===== Texte =====
Un autre piège de la guerre cognitive serait de mélanger les causes et les conséquences. Partons de deux idéaux-types abstraits de sociétés, comme le conseillait Max Weber : dans le premier, la population a un bon niveau de confiance entre les individus et envers les institutions. Dans le second, la faible confiance conduit à une polarisation qui transforme les autres en ennemis, avec lesquels aucun compromis n’est possible. C’est dans la seconde que l’attaque cognitive sera particulièrement efficace. Il ne faut donc pas se tromper : la guerre émotionnelle ne crée pas la polarisation, elle la renforce. C’est parce que l’Occident est entré dans un âge de la défiance9 que la guerre des émotions y est si puissante.

Crise de la démocratie, crise de la confiance, polarisation politique et conflit cognitif sont donc liés, et ce sont nos propres failles qu’exploitent les acteurs politiques hostiles. Ainsi, Israël est tombé dans un piège tendu par le Hamas à ce que le professeur Dani Filc10 a décrit comme le post-populisme de B. Netanyahou (proche de celui de V. Orban), appuyé sur une stratégie à trois dimensions : néolibéralisme économique, autoritarisme et nationalisme conservateur. Ce post-populisme serait nourri, selon la sociologue Eva Illouz11, par quatre types d’émotions. D’abord la peur, qui légitime l’autoritarisme. Puis le dégoût et le ressentiment, qui fondent le nationalisme conservateur. Tout cela mélangé à « un amour soigneusement cultivé du pays ». Toujours selon Eva Illouz, le même type de facteurs émotionnels travaillent à la popularité de D. Trump12

Enfin, la guerre cognitive s’attaque à nos émotions mais elle vise aussi nos doutes et nos hésitations, pour nous immobiliser, dans une difficulté à réagir. C’est une vieille tactique stratégique mais elle devient redoutable dans un monde où se multiplient complexité et chocs. À la fin de la guerre froide, l’armée américaine invente même l’acronyme VUCA (volatility, uncertainty, complexity, ambiguity) pour désigner une époque où les consensus et les certitudes vacillent. Effectivement, nous n’avons plus du tout le même paysage cognitif que pendant la guerre froide. « La prégnance idéologique est plus faible, les croyances plus diversifiées. (…) Nous sommes entrés dans une période d’engagements multiples, caractérisée par une tolérance à l’ambiguïté causale »13. En fait, ce désalignement cognitif est le parfait miroir mental de la fragmentation géopolitique.
===== Données fournies =====
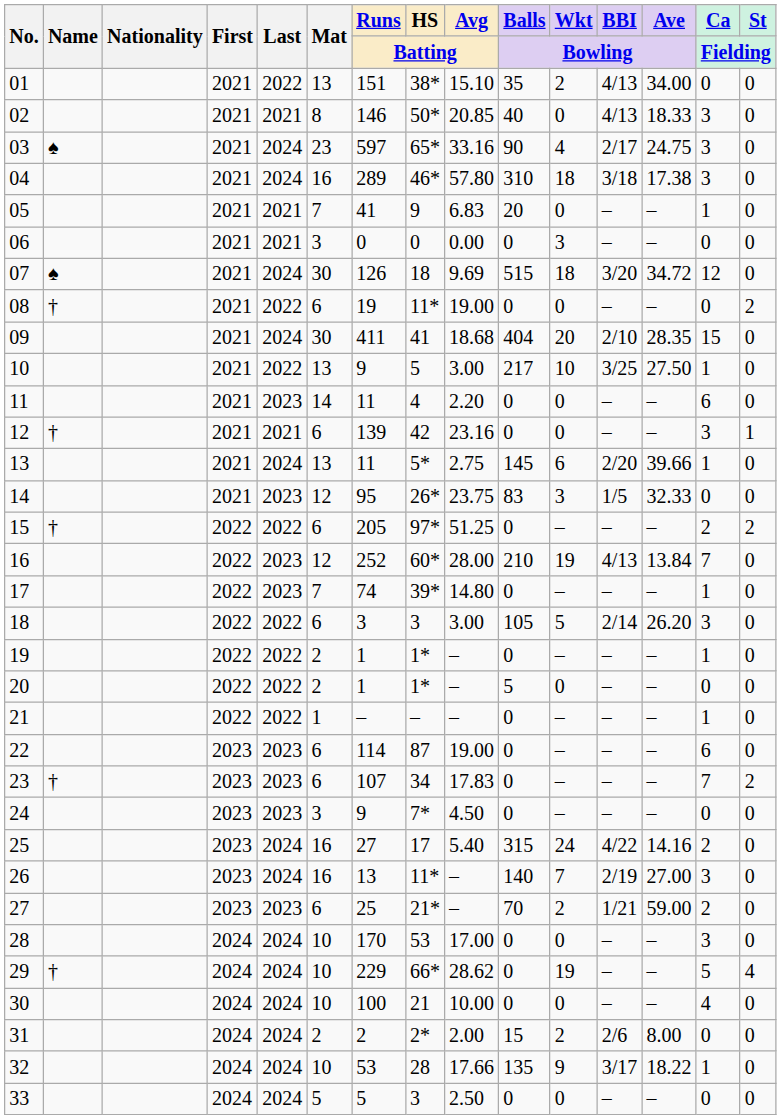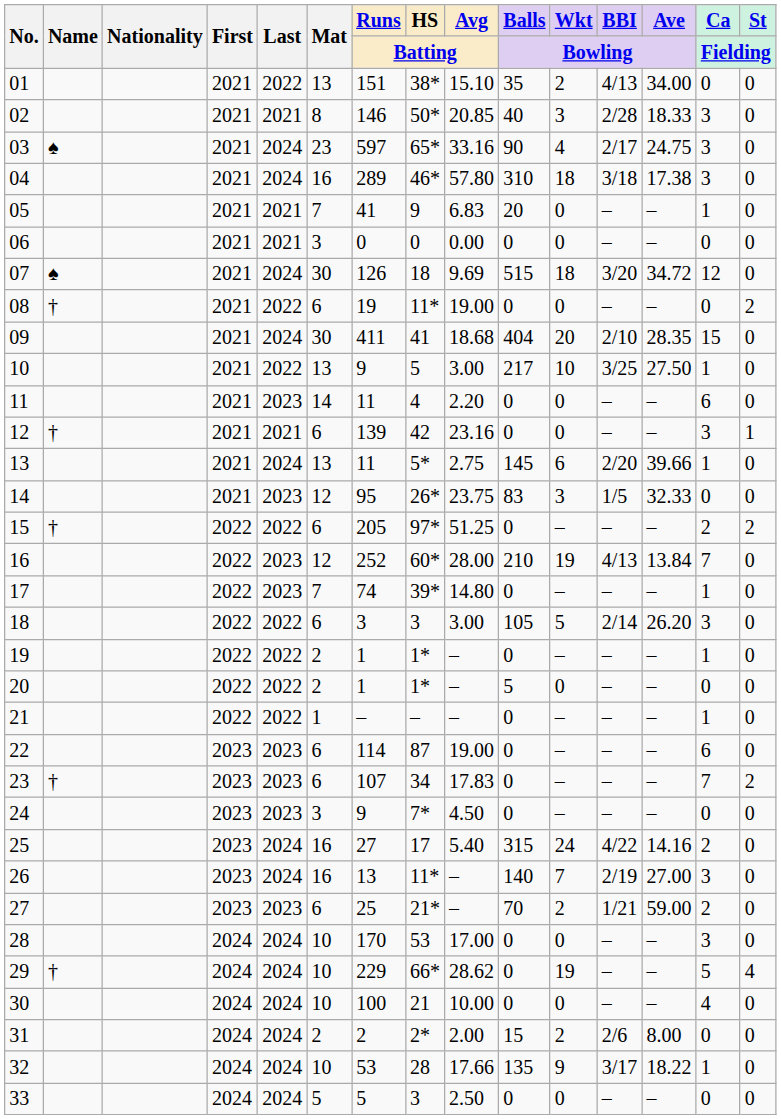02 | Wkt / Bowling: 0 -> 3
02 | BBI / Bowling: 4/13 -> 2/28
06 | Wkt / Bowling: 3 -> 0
=====
===== Données fournies =====
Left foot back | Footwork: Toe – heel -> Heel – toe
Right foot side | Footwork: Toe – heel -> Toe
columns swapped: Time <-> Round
=====
**Travail demandé:**
- 1) Reproduisez fidèlement les lignes des enregistrements, depuis celle qui contient « 02 | Wkt / Bowling: 0 -> 3 » jusqu'à celle qui contient « 06 | Wkt / Bowling: 3 -> 0 », celle-ci comprise. Omettez les images dans votre réponse.
- 2) Prolongez le texte consacré à la guerre cognitive au-delà de sa dernière phrase.

**Réponses finales:**
- 1)
02 | Wkt / Bowling: 0 -> 3
02 | BBI / Bowling: 4/13 -> 2/28
06 | Wkt / Bowling: 3 -> 0

- 2)
Dans L’art du Roman, Milan Kundera avait eu l’intuition de ce temps des ambiguïtés : la post-modernité, annonçait-il, serait une époque de « paradoxes terminaux », dans laquelle beaucoup de vérités considérées comme absolues risquaient d’être perçues comme relatives. Aujourd’hui, ces ambiguïtés contemporaines nous traversent et sont sources de malaises. C’est cela qu’exploite la bataille des émotions : notre difficulté à nous positionner face à une réalité devenue « systémique, hybride, globale, limpide voire gazeuse14».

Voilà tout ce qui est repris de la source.